Magistrate Judge Maureen P. Kelly of the U.S. District Court for the Western District of Pennsylvania said she “cannot agree with Defendant that Plaintiffs' payment to their client was voluntary under the terms of the Policy” because a Pennsylvania statute required the bank to refund the payment.
Accordingly, the court denied the defendant insurance company's motion to dismiss.
The ruling comes as companies are paying increased attention to mitigating cybersecurity risks through insurance coverage in the wake of several high-profile data breaches, including a large breach involving JPMorgan Chase & Co., the largest U.S. bank.
The plaintiffs, First Commonwealth Bank and its parent company, First Commonwealth Financial Corp., provide financial services to customers in western and central Pennsylvania. Using malware, an unknown third party was able to obtain the user name and password for the senior vice president of one of the bank's clients and initiate three unauthorized wire transfers, the court explained.
Although the bank recovered the amount of one of the wires, it was unable to recover the amounts of a $2.2 million wire to an account in Russia and a $1.4 million wire to an account in Belarus, the court said. After the client demanded that the bank refund or credit the funds, the bank refunded about $3.5 million to the client.
The bank sought to recover the funds under a liability policy with its insurer, St. Paul Mercury Insurance Co., but the company refused to provide coverage on the grounds that the bank refunded the funds without its consent.
The bank sued St. Paul for breach of contract, and St. Paul moved to dismiss the complaint.
The insurance policy at issue provides that St. Paul “shall not be liable for any settlement, Defense Costs, assumed obligation, admitted liability, voluntary payment, or confessed or agreed Damages or judgment to which it has not consented.”
However, the bank alleged that it was required by law to issue the refund to its client under 13 Pa. Cons. Stat. Ann. § 4A204(a), which requires a bank to refund a payment if it accepts a payment order that isn't authorized or enforceable.

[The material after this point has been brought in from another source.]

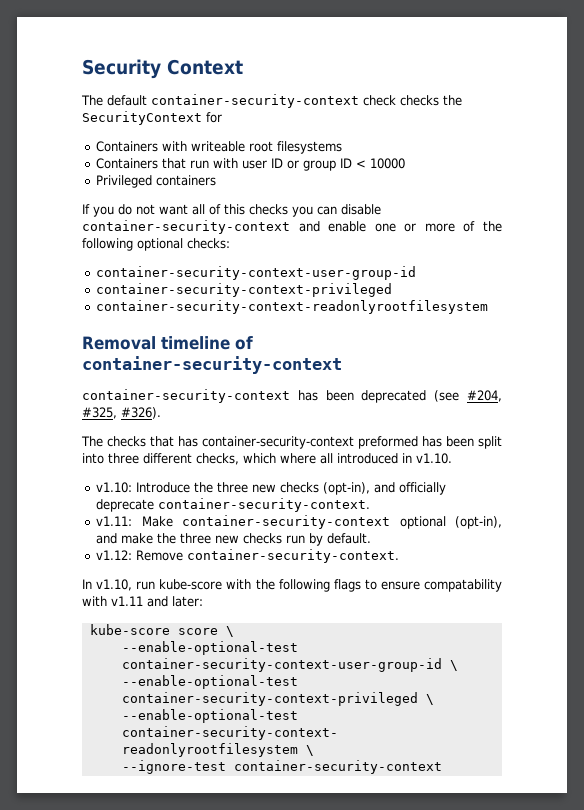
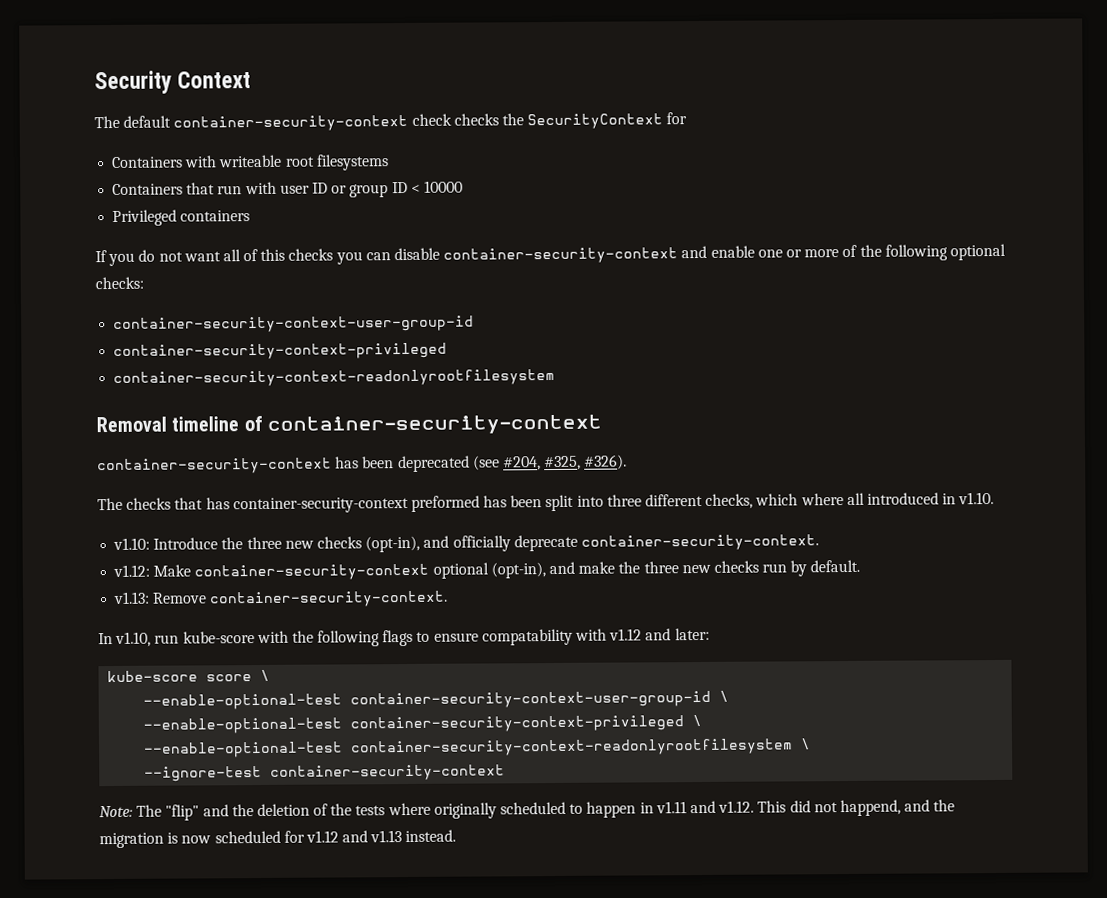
[96,516,133,526] v1.11: -> [113,564,151,577] v1.12:
[96,550,133,560] v1.12: -> [113,591,151,604] v1.13:
[111,596,143,606] v1.11 -> [609,628,643,641] v1.12
(442, 767) none -> [99,799,956,821] [99,829,457,849] // Note: The "flip" and the deletion of the tests where originally scheduled to happen in v1.11 and v1.12. This did not happend, and the migration is now scheduled for v1.12 and v1.13 instead.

“It is difficult for the Court to find that the mandate of 13 Pa. C.S.A. § 4A204(a) is not an outside influence that interfered with the restrictions imposed upon Plaintiffs under the Policy,” the court said, concluding that the statute weighed against the insurance company's argument that the bank's payment was voluntary.
In addition, the court said that none of the cases upon which the insurance company relied concerned a bank's legal obligation to issue a refund to a client following an unauthorized wire transfer or a similar situation.
Schnader Harrison Segal & Lewis LLP and Morgan, Lewis & Bockius LLP represented the plaintiffs. Stradley Ronon Stevens & Young LLP represented the defendant.